On the surface, it may seem like building a great sales team takes the skills of a well-practiced human resources professional. But that’s only partly true. The other critical factor that will dictate your team’s success is the quality of sales materials.
The topic may seem unglamorous, but the tools you put into the hands of your salespeople do make an impact.
But that’s obvious, isn’t it? Good sales materials lead to effective sales people, which leads to increased revenue.
So the better question is, When’s the right time to update your sales materials?
There’s a simple answer to that question. When sales materials don’t work, update them.
Insight Into Sales
Let’s work backwards from this proposition. Unless you have a system in place to monitor calls and emails, you won’t know your sales materials aren’t working until it’s too late. Sales are slumping, salespeople are leaving the company, leads are dropping off—these are signs that your sales materials were outdated five years ago.
Before you have to overcome a serious sales deficit, put systems in place to test your sales materials.
Test. Then Test Some More.
Cold calling and email templates need tweaking to get them right. Here’s a few ways to monitor and test results:
- AB split testing emails let you see real-time responses from leads.

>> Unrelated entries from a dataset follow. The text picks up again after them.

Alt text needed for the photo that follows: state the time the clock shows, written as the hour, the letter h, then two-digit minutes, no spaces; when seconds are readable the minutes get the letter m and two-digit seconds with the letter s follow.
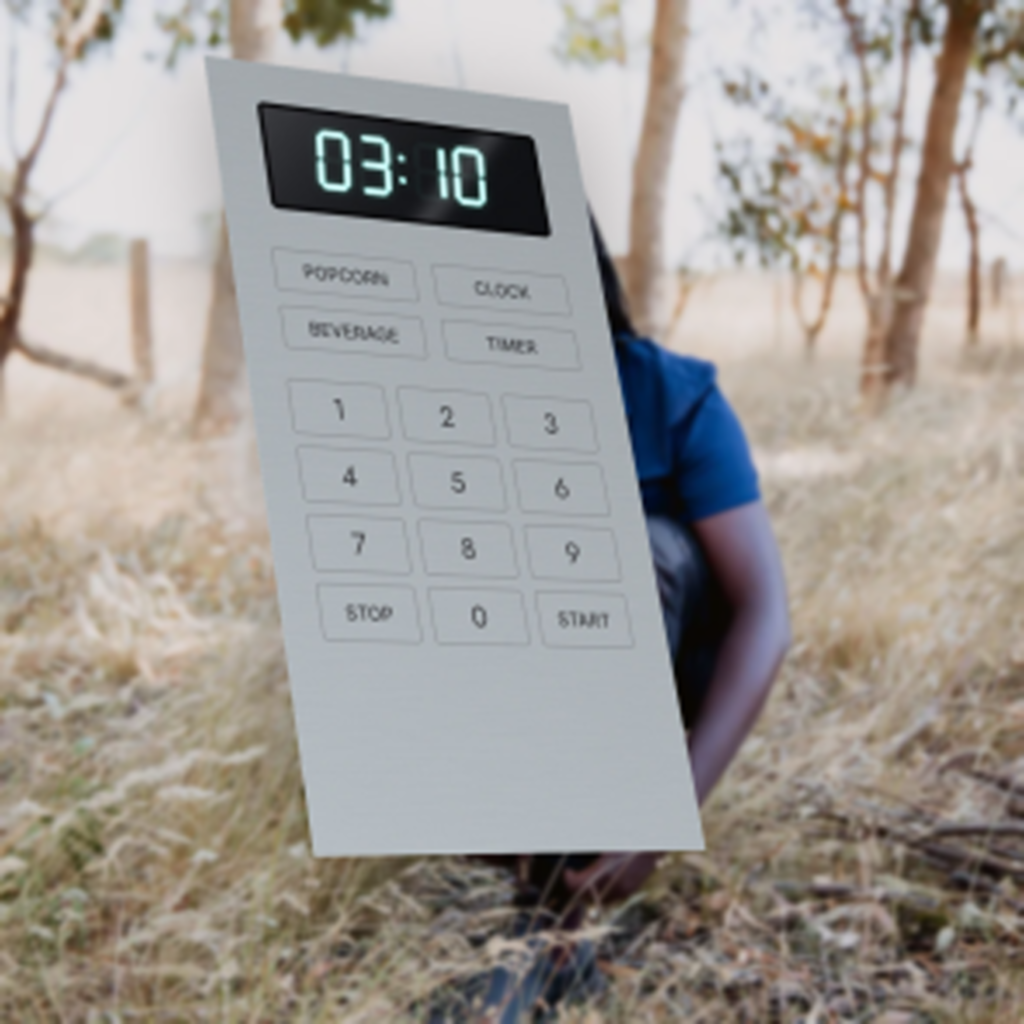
3h10
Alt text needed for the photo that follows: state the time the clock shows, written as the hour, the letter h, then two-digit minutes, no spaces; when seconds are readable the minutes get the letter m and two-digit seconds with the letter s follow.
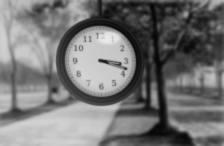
3h18
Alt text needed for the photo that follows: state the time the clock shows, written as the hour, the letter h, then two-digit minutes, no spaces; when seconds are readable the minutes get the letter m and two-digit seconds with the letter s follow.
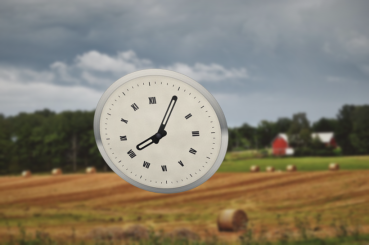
8h05
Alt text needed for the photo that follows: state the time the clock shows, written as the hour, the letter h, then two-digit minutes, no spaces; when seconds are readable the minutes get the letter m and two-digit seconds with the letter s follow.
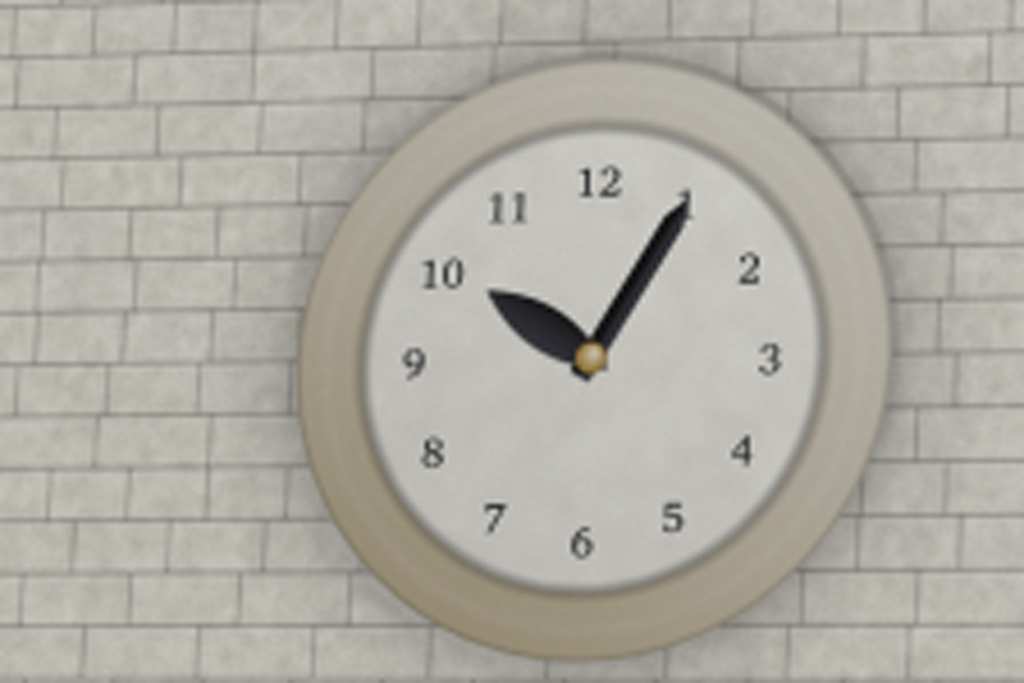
10h05
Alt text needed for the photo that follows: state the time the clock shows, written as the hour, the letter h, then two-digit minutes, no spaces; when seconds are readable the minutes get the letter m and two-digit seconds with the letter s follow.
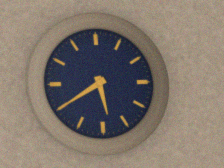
5h40
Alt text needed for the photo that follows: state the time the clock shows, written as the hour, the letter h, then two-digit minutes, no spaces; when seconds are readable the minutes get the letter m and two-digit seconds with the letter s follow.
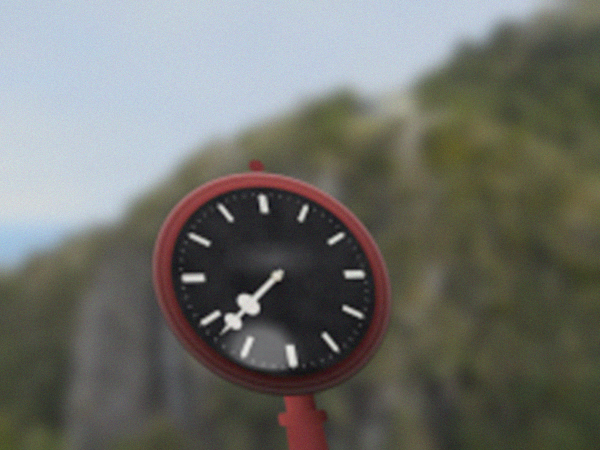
7h38
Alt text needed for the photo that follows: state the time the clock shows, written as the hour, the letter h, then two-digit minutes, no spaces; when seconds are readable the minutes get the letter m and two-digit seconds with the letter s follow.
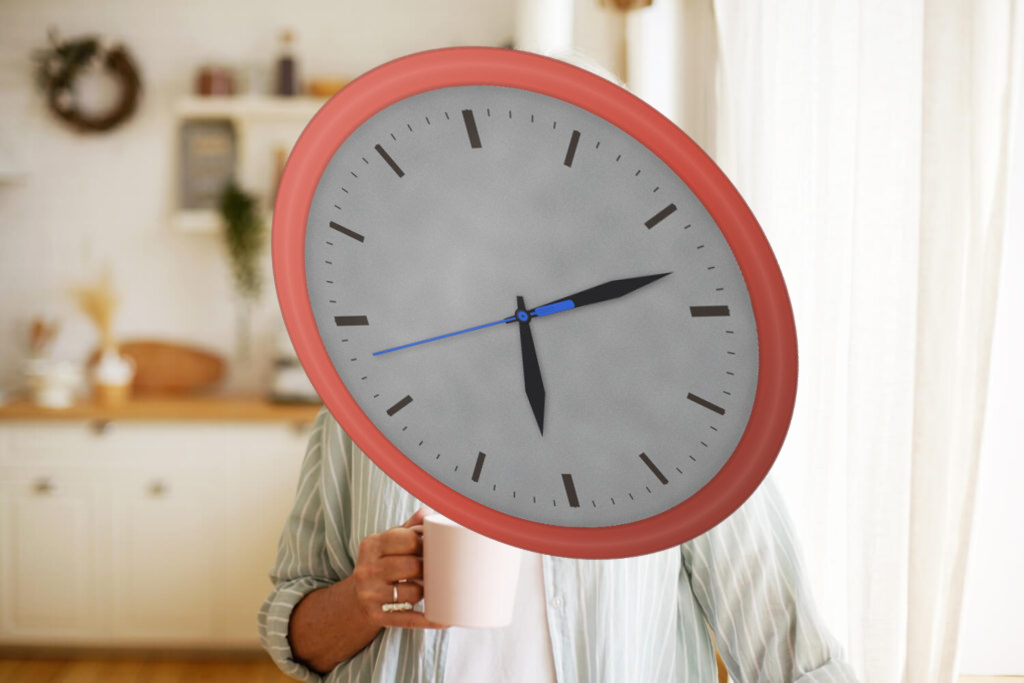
6h12m43s
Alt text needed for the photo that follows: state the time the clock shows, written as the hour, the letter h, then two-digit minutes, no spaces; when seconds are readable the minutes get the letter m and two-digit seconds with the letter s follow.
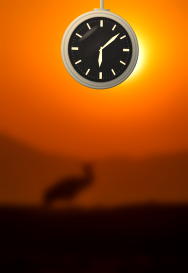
6h08
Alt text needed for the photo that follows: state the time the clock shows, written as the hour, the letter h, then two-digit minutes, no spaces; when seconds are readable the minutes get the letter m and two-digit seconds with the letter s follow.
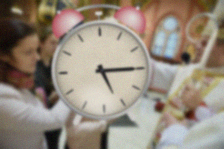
5h15
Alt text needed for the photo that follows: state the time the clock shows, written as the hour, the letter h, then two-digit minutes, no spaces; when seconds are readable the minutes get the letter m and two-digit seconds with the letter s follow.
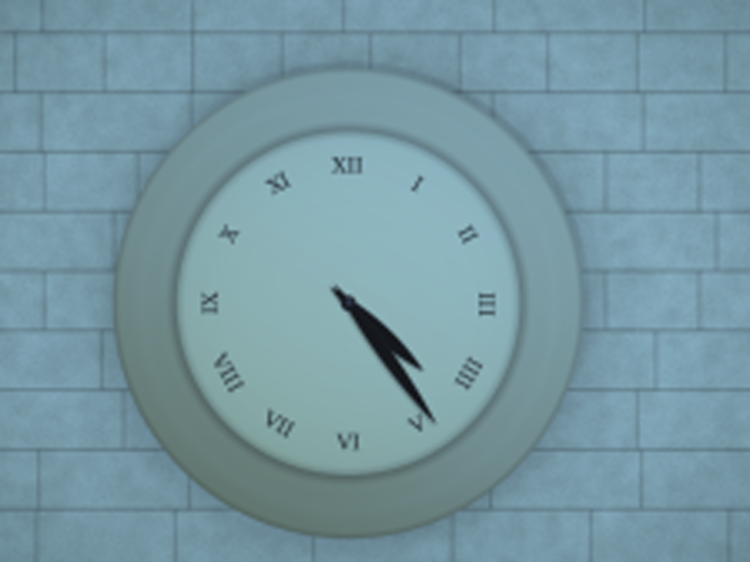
4h24
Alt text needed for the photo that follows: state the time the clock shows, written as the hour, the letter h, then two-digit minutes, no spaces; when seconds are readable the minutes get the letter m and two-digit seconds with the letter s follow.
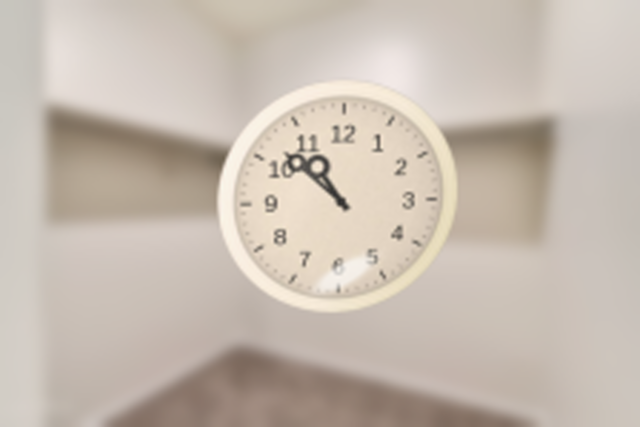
10h52
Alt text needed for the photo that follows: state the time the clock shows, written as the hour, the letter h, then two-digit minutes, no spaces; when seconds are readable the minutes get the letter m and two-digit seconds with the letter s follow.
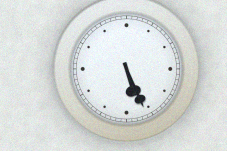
5h26
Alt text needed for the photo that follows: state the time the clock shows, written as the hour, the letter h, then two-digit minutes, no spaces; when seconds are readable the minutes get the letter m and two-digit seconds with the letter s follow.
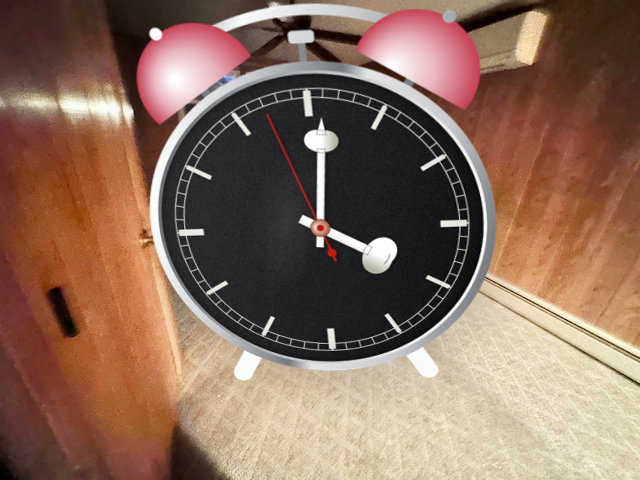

- Call recording lets you track calls to book meetings or demos.
Testing that truly informs your sales collateral should include looking at factors like:
- The best time of day to call or email.
- The online materials that get click throughs.
- The emails with the best open rates or view rates.
Put the Testing Into Action
Let the insights you gain from testing emails and calls inform the revisions you make to sales materials. Here’s how to put better tools into salespeople’s hands:
- Emails. Give the sales team a centralized place (like a Google Doc) where they can access the five main templates they need when talking to leads. Emails should unify your brand and motivate the lead to action. The templates should follow the sales funnel from landing the first meeting to getting a response after a demo to following up and asking for referrals. Then, the salesperson can personalize the emails based on the contact he has with the lead.
- Cold calls. Face-to-face meetings and phone calls require different sales materials. For cold calls, develop scripts for the sales team to follow as they interact with leads at every point of the sales process. (For face-to-face encounters, the sales team needs a relevant, eye-catching flyer to hand out. A one-page paper that highlights the product or service in a compelling way using clean, simple graphics gets results. The sales team can print it out on any printer, and it’s easier to get a hold of than a complicated tri-fold pamphlet or color flyer.)
Invest in the best possible sales team you can, but make the tools you put into their hands just as much a priority. Remember, these tools represent your brand, and they help your sales team better represent your company, too.